Maximum Potential Days Off Comparison

Also, a survey by the WorldatWork membership organization reveals that the total PTO days offered by employers is less than the combination of vacation and sick days offered by companies with distinct allotments for sick days and vacation. For example, the median PTO allotment for employees with 5-6 years of service was 22, compared to a combined total of 25 for employees with the same tenure at employers with distinct allotments. Those numbers for employees with 11-15 years of service were 26 for PTO and 30 combined vacation and sick days.

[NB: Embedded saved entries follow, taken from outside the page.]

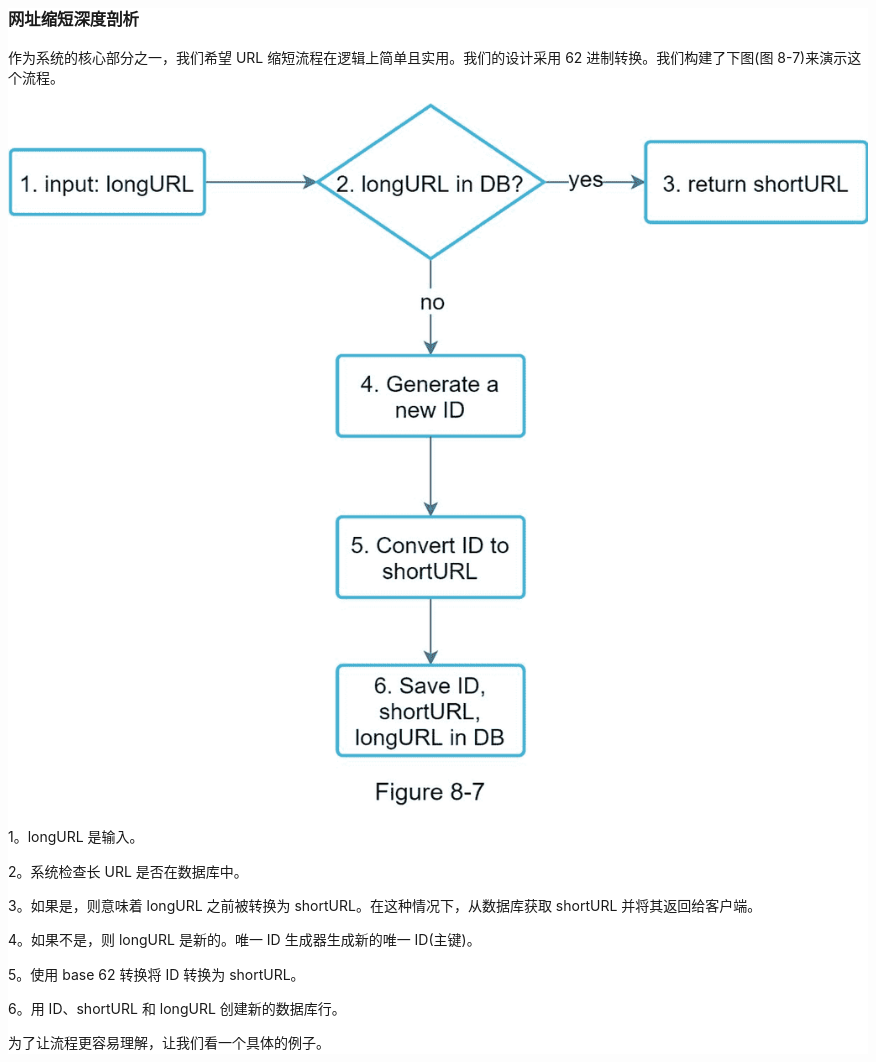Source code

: ### 网址缩短深度剖析

作为系统的核心部分之一，我们希望 URL 缩短流程在逻辑上简单且实用。我们的设计采用 62 进制转换。我们构建了下图(图 8-7)来演示这个流程。

![A close up of a map  Description automatically generated](img/00108.jpeg)

1。longURL 是输入。

2。系统检查长 URL 是否在数据库中。

3。如果是，则意味着 longURL 之前被转换为 shortURL。在这种情况下，从数据库获取 shortURL 并将其返回给客户端。

4。如果不是，则 longURL 是新的。唯一 ID 生成器生成新的唯一 ID(主键)。

5。使用 base 62 转换将 ID 转换为 shortURL。

6。用 ID、shortURL 和 longURL 创建新的数据库行。

为了让流程更容易理解，让我们看一个具体的例子。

Then there are employers with a high degree of confidence that their employees won’t abuse sick days and apply no cap to the number of sick days they can take. One percent of employers in the WorldatWork survey take that approach.

One such employer,, reports its policy results in lower absenteeism. Blair Cohen, an HR executive with the company, explained it this way: “What do you do when you are given five sick days? You use five sick days because they were “given” to you. However, when there is no established number of paid days off, employees must rely on their own judgment and time management, which in turn, means they will most likely take less time off and only use what is needed.”

That may require a leap of faith few employers are willing to take. But it’s a good demonstration that, in the absence of a federal paid sick day mandate, some employers like to think outside the box.